What to produce: Once the line containing "Further, ''[n]o one" is found in the entries below, restate it and each following line word for word, stopping after the line containing "B. Self-Regulatory Organization's".

Collected data
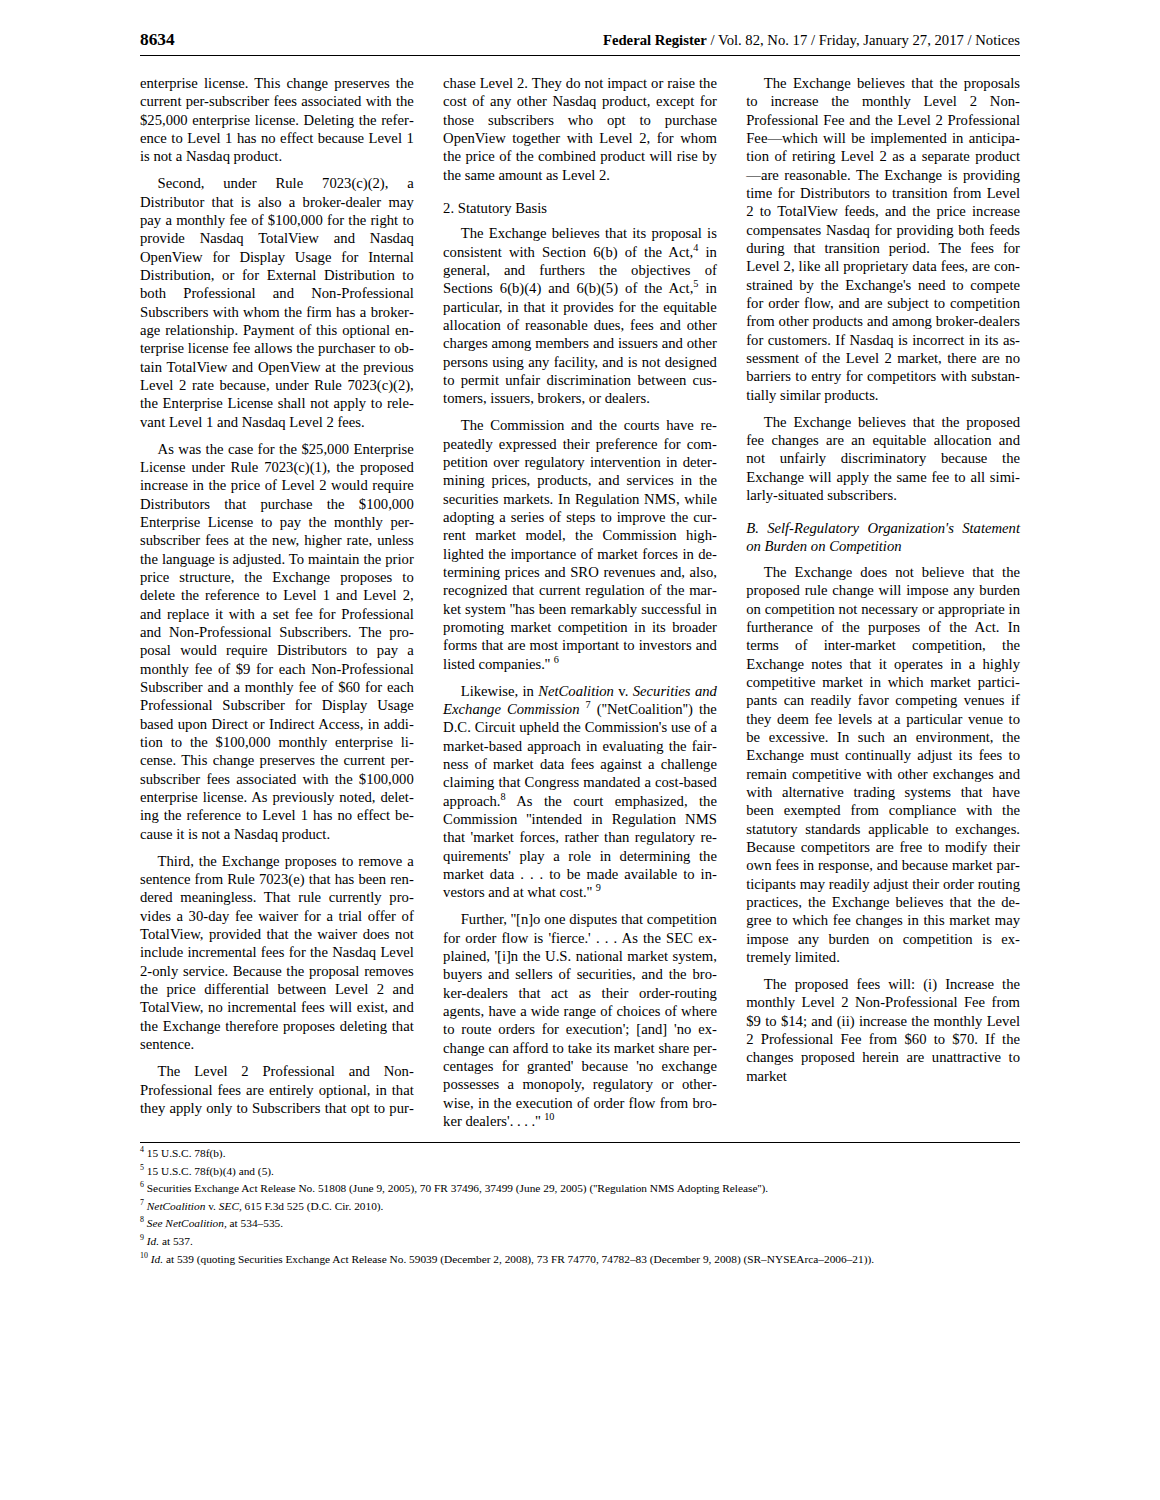8634
Federal Register / Vol. 82, No. 17 / Friday, January 27, 2017 / Notices
enterprise license. This change preserves the current per-subscriber fees associated with the $25,000 enterprise license. Deleting the reference to Level 1 has no effect because Level 1 is not a Nasdaq product.
Second, under Rule 7023(c)(2), a Distributor that is also a broker-dealer may pay a monthly fee of $100,000 for the right to provide Nasdaq TotalView and Nasdaq OpenView for Display Usage for Internal Distribution, or for External Distribution to both Professional and Non-Professional Subscribers with whom the firm has a brokerage relationship. Payment of this optional enterprise license fee allows the purchaser to obtain TotalView and OpenView at the previous Level 2 rate because, under Rule 7023(c)(2), the Enterprise License shall not apply to relevant Level 1 and Nasdaq Level 2 fees.
As was the case for the $25,000 Enterprise License under Rule 7023(c)(1), the proposed increase in the price of Level 2 would require Distributors that purchase the $100,000 Enterprise License to pay the monthly per-subscriber fees at the new, higher rate, unless the language is adjusted. To maintain the prior price structure, the Exchange proposes to delete the reference to Level 1 and Level 2, and replace it with a set fee for Professional and Non-Professional Subscribers. The proposal would require Distributors to pay a monthly fee of $9 for each Non-Professional Subscriber and a monthly fee of $60 for each Professional Subscriber for Display Usage based upon Direct or Indirect Access, in addition to the $100,000 monthly enterprise license. This change preserves the current per-subscriber fees associated with the $100,000 enterprise license. As previously noted, deleting the reference to Level 1 has no effect because it is not a Nasdaq product.
Third, the Exchange proposes to remove a sentence from Rule 7023(e) that has been rendered meaningless. That rule currently provides a 30-day fee waiver for a trial offer of TotalView, provided that the waiver does not include incremental fees for the Nasdaq Level 2-only service. Because the proposal removes the price differential between Level 2 and TotalView, no incremental fees will exist, and the Exchange therefore proposes deleting that sentence.
The Level 2 Professional and Non-Professional fees are entirely optional, in that they apply only to Subscribers that opt to purchase Level 2. They do not impact or raise the cost of any other Nasdaq product, except for those subscribers who opt to purchase OpenView together with Level 2, for whom the price of the combined product will rise by the same amount as Level 2.
2. Statutory Basis
The Exchange believes that its proposal is consistent with Section 6(b) of the Act,4 in general, and furthers the objectives of Sections 6(b)(4) and 6(b)(5) of the Act,5 in particular, in that it provides for the equitable allocation of reasonable dues, fees and other charges among members and issuers and other persons using any facility, and is not designed to permit unfair discrimination between customers, issuers, brokers, or dealers.
The Commission and the courts have repeatedly expressed their preference for competition over regulatory intervention in determining prices, products, and services in the securities markets. In Regulation NMS, while adopting a series of steps to improve the current market model, the Commission highlighted the importance of market forces in determining prices and SRO revenues and, also, recognized that current regulation of the market system ''has been remarkably successful in promoting market competition in its broader forms that are most important to investors and listed companies.'' 6
Likewise, in NetCoalition v. Securities and Exchange Commission 7 (''NetCoalition'') the D.C. Circuit upheld the Commission's use of a market-based approach in evaluating the fairness of market data fees against a challenge claiming that Congress mandated a cost-based approach.8 As the court emphasized, the Commission ''intended in Regulation NMS that 'market forces, rather than regulatory requirements' play a role in determining the market data . . . to be made available to investors and at what cost.'' 9
Further, ''[n]o one disputes that competition for order flow is 'fierce.' . . . As the SEC explained, '[i]n the U.S. national market system, buyers and sellers of securities, and the broker-dealers that act as their order-routing agents, have a wide range of choices of where to route orders for execution'; [and] 'no exchange can afford to take its market share percentages for granted' because 'no exchange possesses a monopoly, regulatory or otherwise, in the execution of order flow from broker dealers'. . . .'' 10
The Exchange believes that the proposals to increase the monthly Level 2 Non-Professional Fee and the Level 2 Professional Fee—which will be implemented in anticipation of retiring Level 2 as a separate product—are reasonable. The Exchange is providing time for Distributors to transition from Level 2 to TotalView feeds, and the price increase compensates Nasdaq for providing both feeds during that transition period. The fees for Level 2, like all proprietary data fees, are constrained by the Exchange's need to compete for order flow, and are subject to competition from other products and among broker-dealers for customers. If Nasdaq is incorrect in its assessment of the Level 2 market, there are no barriers to entry for competitors with substantially similar products.
The Exchange believes that the proposed fee changes are an equitable allocation and not unfairly discriminatory because the Exchange will apply the same fee to all similarly-situated subscribers.
B. Self-Regulatory Organization's Statement on Burden on Competition
The Exchange does not believe that the proposed rule change will impose any burden on competition not necessary or appropriate in furtherance of the purposes of the Act. In terms of inter-market competition, the Exchange notes that it operates in a highly competitive market in which market participants can readily favor competing venues if they deem fee levels at a particular venue to be excessive. In such an environment, the Exchange must continually adjust its fees to remain competitive with other exchanges and with alternative trading systems that have been exempted from compliance with the statutory standards applicable to exchanges. Because competitors are free to modify their own fees in response, and because market participants may readily adjust their order routing practices, the Exchange believes that the degree to which fee changes in this market may impose any burden on competition is extremely limited.
The proposed fees will: (i) Increase the monthly Level 2 Non-Professional Fee from $9 to $14; and (ii) increase the monthly Level 2 Professional Fee from $60 to $70. If the changes proposed herein are unattractive to market
4 15 U.S.C. 78f(b).
5 15 U.S.C. 78f(b)(4) and (5).
6 Securities Exchange Act Release No. 51808 (June 9, 2005), 70 FR 37496, 37499 (June 29, 2005) (''Regulation NMS Adopting Release'').
7 NetCoalition v. SEC, 615 F.3d 525 (D.C. Cir. 2010).
8 See NetCoalition, at 534–535.
9 Id. at 537.
10 Id. at 539 (quoting Securities Exchange Act Release No. 59039 (December 2, 2008), 73 FR 74770, 74782–83 (December 9, 2008) (SR–NYSEArca–2006–21)).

Response to the exercise:
Further, ''[n]o one disputes that competition for order flow is 'fierce.' . . . As the SEC explained, '[i]n the U.S. national market system, buyers and sellers of securities, and the broker-dealers that act as their order-routing agents, have a wide range of choices of where to route orders for execution'; [and] 'no exchange can afford to take its market share percentages for granted' because 'no exchange possesses a monopoly, regulatory or otherwise, in the execution of order flow from broker dealers'. . . .'' 10
The Exchange believes that the proposals to increase the monthly Level 2 Non-Professional Fee and the Level 2 Professional Fee—which will be implemented in anticipation of retiring Level 2 as a separate product—are reasonable. The Exchange is providing time for Distributors to transition from Level 2 to TotalView feeds, and the price increase compensates Nasdaq for providing both feeds during that transition period. The fees for Level 2, like all proprietary data fees, are constrained by the Exchange's need to compete for order flow, and are subject to competition from other products and among broker-dealers for customers. If Nasdaq is incorrect in its assessment of the Level 2 market, there are no barriers to entry for competitors with substantially similar products.
The Exchange believes that the proposed fee changes are an equitable allocation and not unfairly discriminatory because the Exchange will apply the same fee to all similarly-situated subscribers.
B. Self-Regulatory Organization's Statement on Burden on Competition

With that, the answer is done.